The achievements of Juárez and the surrounding state of Chihuahua offer hope for other Mexican cities and regions still suffering epidemic rates of violent crimes, including murder, often at the hands of criminals in league with local authorities. The focus of federal action has shifted to the north east, where the state of Tamaulipas now leads the country in kidnappings, and the south west, where the state of Guerrero and the city of Acapulco have the highest rates of homicides per capita. National authorities have poured soldiers and police into these regions while promising funding for social programs, much as they did a few years ago in Chihuahua.
But they have not been able to stem the crisis of confidence in government at all levels: municipal, state and federal. The kidnapping and apparent killing of 43 students from the rural teaching college of Ayotzinapa by a criminal gang allegedly backed by corrupt police has sparked violent protests in Guerrero and mass marches in Mexico City. Perhaps the most important lesson of Juárez is that crime must be tackled through the combined effort of authorities and citizens.
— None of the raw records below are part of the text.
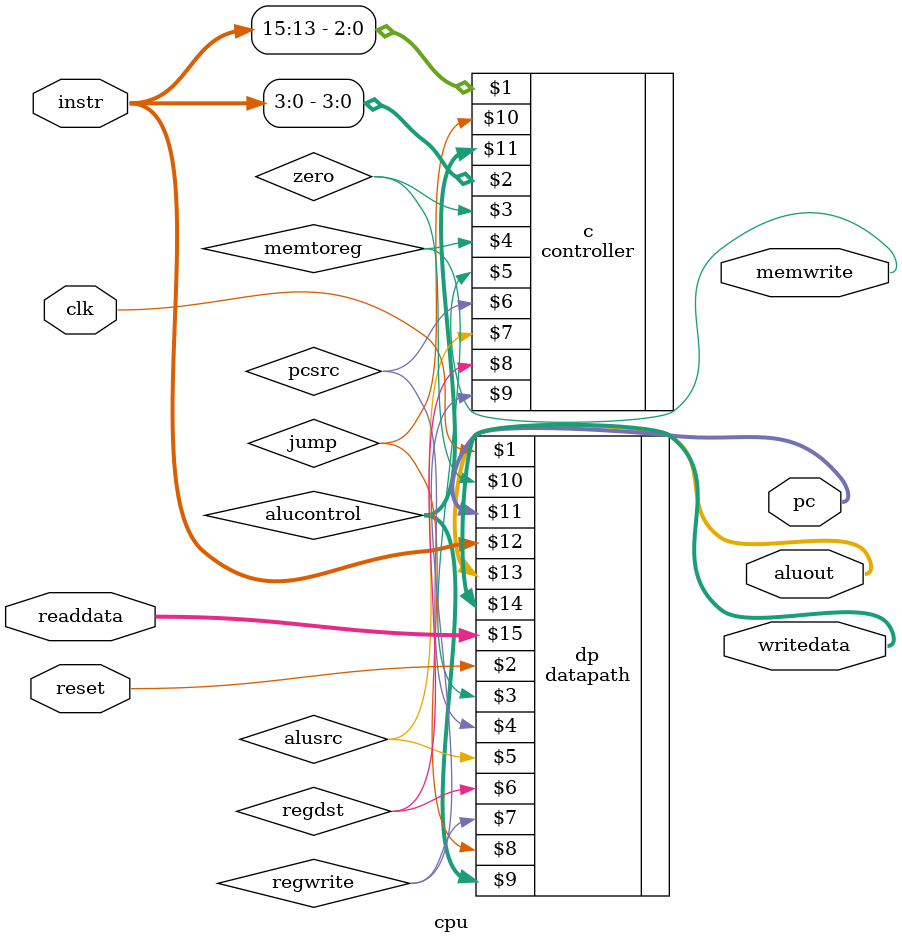
<source format=sv>
`ifndef CPU
`define CPU

`include "../datapath/datapath.sv"
`include "../controller/controller.sv"

module cpu
    #(parameter n = 16)(
    //
    // ---------------- PORT DEFINITIONS ----------------
    //
    input logic clk, reset,
    output logic [(n-1):0] pc,
    input logic [(n-1):0] instr,
    output logic memwrite,
    output logic [(n-1):0] aluout, writedata,
    input logic [(n-1):0] readdata
);
    //
    // ---------------- MODULE DESIGN IMPLEMENTATION ----------------
    //
    logic memtoreg, alusrc, regdst,
    regwrite, jump, pcsrc, zero;
    logic [3:0] alucontrol;

    // MIPS controller
    controller c(
        instr[15:13], instr[3:0], zero,
        memtoreg, memwrite, pcsrc,
        alusrc, regdst, regwrite,
        jump, alucontrol);

    // MIPS datapath
    datapath dp(
        clk, reset, memtoreg,
        pcsrc, alusrc, regdst,
        regwrite, jump, alucontrol,
        zero, pc, instr,
        aluout, writedata, readdata);

endmodule

`endif // CPU
</source>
Opaque, top-down solutions that fail to address the concerns of local communities – eliciting their ideas and soliciting their support – are unlikely to produce sustainable progress against the scourge of violent crime.
To ensure that violence prevention programs in Ciudad Juárez and other high-risk areas are effective
To the federal government:
1. Bring civil society and business into planning, implementation and evaluation of violence prevention programs.
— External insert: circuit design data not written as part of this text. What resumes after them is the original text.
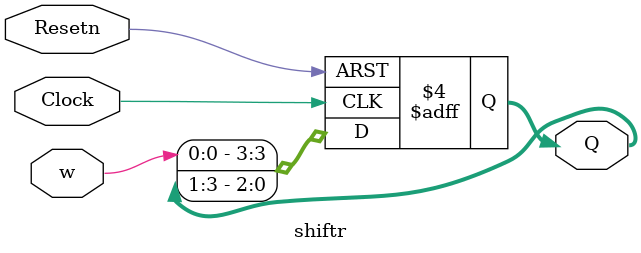
<source format=v>
module shiftr (Resetn, w, Clock, Q);
	parameter m = 4;
	input Resetn, w, Clock;
	output [1:m] Q;
	reg [1:m] Q/* synthesis keep="1" */;
	integer k/* synthesis keep="1" */;
	always @(negedge Resetn or posedge Clock)
		if (!Resetn)
			Q <= 0;
		else
			begin
				for (k = m; k > 1 ; k = k-1)
				Q[k] <= Q[k-1];
				Q[1] <= w;
			end
endmodule
</source>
2. Establish a long-term, evidence-based strategy, with clear national criteria, benchmarks and goals that can be publicly evaluated and monitored.
3. Identify and select target zones based on evidence of specific risk factors, then finance local projects that can be coordinated to address these risks.
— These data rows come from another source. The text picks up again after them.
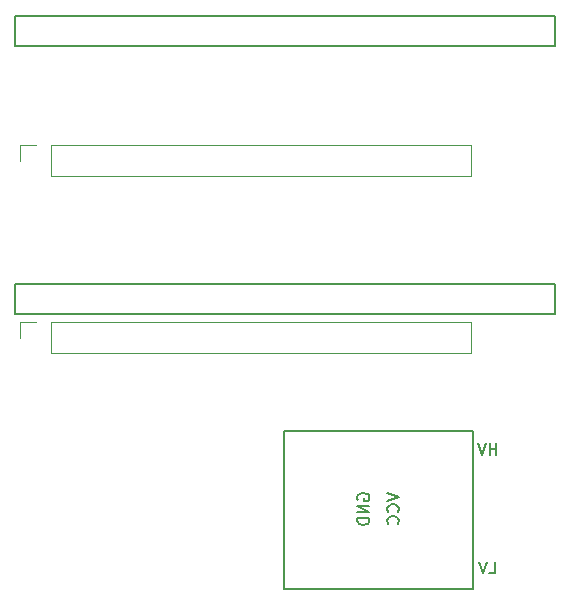
<source format=gbr>
%TF.GenerationSoftware,KiCad,Pcbnew,(6.0.4-0)*%
%TF.CreationDate,2022-09-02T16:24:51+01:00*%
%TF.ProjectId,eChook Wireless Board,6543686f-6f6b-4205-9769-72656c657373,rev?*%
%TF.SameCoordinates,Original*%
%TF.FileFunction,Legend,Bot*%
%TF.FilePolarity,Positive*%
%FSLAX46Y46*%
G04 Gerber Fmt 4.6, Leading zero omitted, Abs format (unit mm)*
G04 Created by KiCad (PCBNEW (6.0.4-0)) date 2022-09-02 16:24:51*
%MOMM*%
%LPD*%
G01*
G04 APERTURE LIST*
%ADD10C,0.150000*%
%ADD11C,0.177800*%
%ADD12C,0.120000*%
%ADD13C,0.127000*%
G04 APERTURE END LIST*
D10*
X160438023Y-111452380D02*
X160438023Y-110452380D01*
X160438023Y-110928571D02*
X159866595Y-110928571D01*
X159866595Y-111452380D02*
X159866595Y-110452380D01*
X159533261Y-110452380D02*
X159199928Y-111452380D01*
X158866595Y-110452380D01*
X148723738Y-115238095D02*
X148676118Y-115142857D01*
X148676118Y-115000000D01*
X148723738Y-114857142D01*
X148818976Y-114761904D01*
X148914214Y-114714285D01*
X149104690Y-114666666D01*
X149247547Y-114666666D01*
X149438023Y-114714285D01*
X149533261Y-114761904D01*
X149628499Y-114857142D01*
X149676118Y-115000000D01*
X149676118Y-115095238D01*
X149628499Y-115238095D01*
X149580880Y-115285714D01*
X149247547Y-115285714D01*
X149247547Y-115095238D01*
X149676118Y-115714285D02*
X148676118Y-115714285D01*
X149676118Y-116285714D01*
X148676118Y-116285714D01*
X149676118Y-116761904D02*
X148676118Y-116761904D01*
X148676118Y-117000000D01*
X148723738Y-117142857D01*
X148818976Y-117238095D01*
X148914214Y-117285714D01*
X149104690Y-117333333D01*
X149247547Y-117333333D01*
X149438023Y-117285714D01*
X149533261Y-117238095D01*
X149628499Y-117142857D01*
X149676118Y-117000000D01*
X149676118Y-116761904D01*
X151176118Y-114666666D02*
X152176118Y-115000000D01*
X151176118Y-115333333D01*
X152080880Y-116238095D02*
X152128499Y-116190476D01*
X152176118Y-116047619D01*
X152176118Y-115952380D01*
X152128499Y-115809523D01*
X152033261Y-115714285D01*
X151938023Y-115666666D01*
X151747547Y-115619047D01*
X151604690Y-115619047D01*
X151414214Y-115666666D01*
X151318976Y-115714285D01*
X151223738Y-115809523D01*
X151176118Y-115952380D01*
X151176118Y-116047619D01*
X151223738Y-116190476D01*
X151271357Y-116238095D01*
X152080880Y-117238095D02*
X152128499Y-117190476D01*
X152176118Y-117047619D01*
X152176118Y-116952380D01*
X152128499Y-116809523D01*
X152033261Y-116714285D01*
X151938023Y-116666666D01*
X151747547Y-116619047D01*
X151604690Y-116619047D01*
X151414214Y-116666666D01*
X151318976Y-116714285D01*
X151223738Y-116809523D01*
X151176118Y-116952380D01*
X151176118Y-117047619D01*
X151223738Y-117190476D01*
X151271357Y-117238095D01*
X159842785Y-121452380D02*
X160318976Y-121452380D01*
X160318976Y-120452380D01*
X159652309Y-120452380D02*
X159318976Y-121452380D01*
X158985642Y-120452380D01*
D11*
%TO.C,U2*%
X121555000Y-99503000D02*
X165370000Y-99503000D01*
X121555000Y-76770000D02*
X165370000Y-76770000D01*
X165370000Y-96963000D02*
X165370000Y-99503000D01*
X119650000Y-76770000D02*
X121555000Y-76770000D01*
X119650000Y-96963000D02*
X119650000Y-99503000D01*
X165370000Y-74230000D02*
X165370000Y-76770000D01*
X119650000Y-96963000D02*
X165370000Y-96963000D01*
X119650000Y-74230000D02*
X165370000Y-74230000D01*
X119650000Y-74230000D02*
X119650000Y-76770000D01*
X119650000Y-99503000D02*
X121555000Y-99503000D01*
D12*
%TO.C,J7*%
X122710800Y-85168900D02*
X158330800Y-85168900D01*
X121440800Y-85168900D02*
X120110800Y-85168900D01*
X120110800Y-85168900D02*
X120110800Y-86498900D01*
X158330800Y-85168900D02*
X158330800Y-87828900D01*
X122710800Y-85168900D02*
X122710800Y-87828900D01*
X122710800Y-87828900D02*
X158330800Y-87828900D01*
D13*
%TO.C,U1*%
X158498700Y-122765000D02*
X158498700Y-109435000D01*
X142448700Y-109435000D02*
X142448700Y-122765000D01*
X158498700Y-109435000D02*
X142448700Y-109435000D01*
X142448700Y-122765000D02*
X158498700Y-122765000D01*
D12*
%TO.C,J4*%
X158330800Y-100169800D02*
X158330800Y-102829800D01*
X121440800Y-100169800D02*
X120110800Y-100169800D01*
X122710800Y-100169800D02*
X158330800Y-100169800D01*
X120110800Y-100169800D02*
X120110800Y-101499800D01*
X122710800Y-102829800D02*
X158330800Y-102829800D01*
X122710800Y-100169800D02*
X122710800Y-102829800D01*
%TD*%
M02*

</source>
4. Bolster the capacity of municipal officials to plan, monitor, evaluate and finance violence-prevention initiatives.
5. Incorporate law enforcement into violence prevention through community policing and other initiatives.
6. Promote greater public scrutiny of national programs, including online access to updated statistics and project evaluations, public hearings and other transparency initiatives.
To the Chihuahua state government and the Ciudad Juárez municipal government:
7. Marshal state and local resources to supplement federal violence-prevention programs in an integrated, coordinated effort; and encourage active citizen participation by civil society, business and community leaders.
8. Guarantee project transparency by holding open competitions for funding and establishing clear criteria for selection; and allow local stakeholders to monitor progress by publishing progress reports and disaggregated indicators that measure crime and social-risk factors by neighbourhood.
9. Strengthen law enforcement capacities and integrate local police into violence-prevention efforts.
To the Mesa de Seguridad y Justicia (Security and Justice Working Group) and other civil society organisations in Ciudad Juárez:
10. Hold local government accountable for reducing both crime and inequality by monitoring social programs to promote effectiveness and prevent political clientelism.
11. Encourage the expansion of citizen participation at the neighbourhood level by helping establish working groups that allow police and other local authorities to meet regularly with residents, small businesses and youth groups to discuss crime and violence prevention.
12. Expand private sector and non-profit initiatives designed to attract high-quality jobs to the city by providing workers better education and training.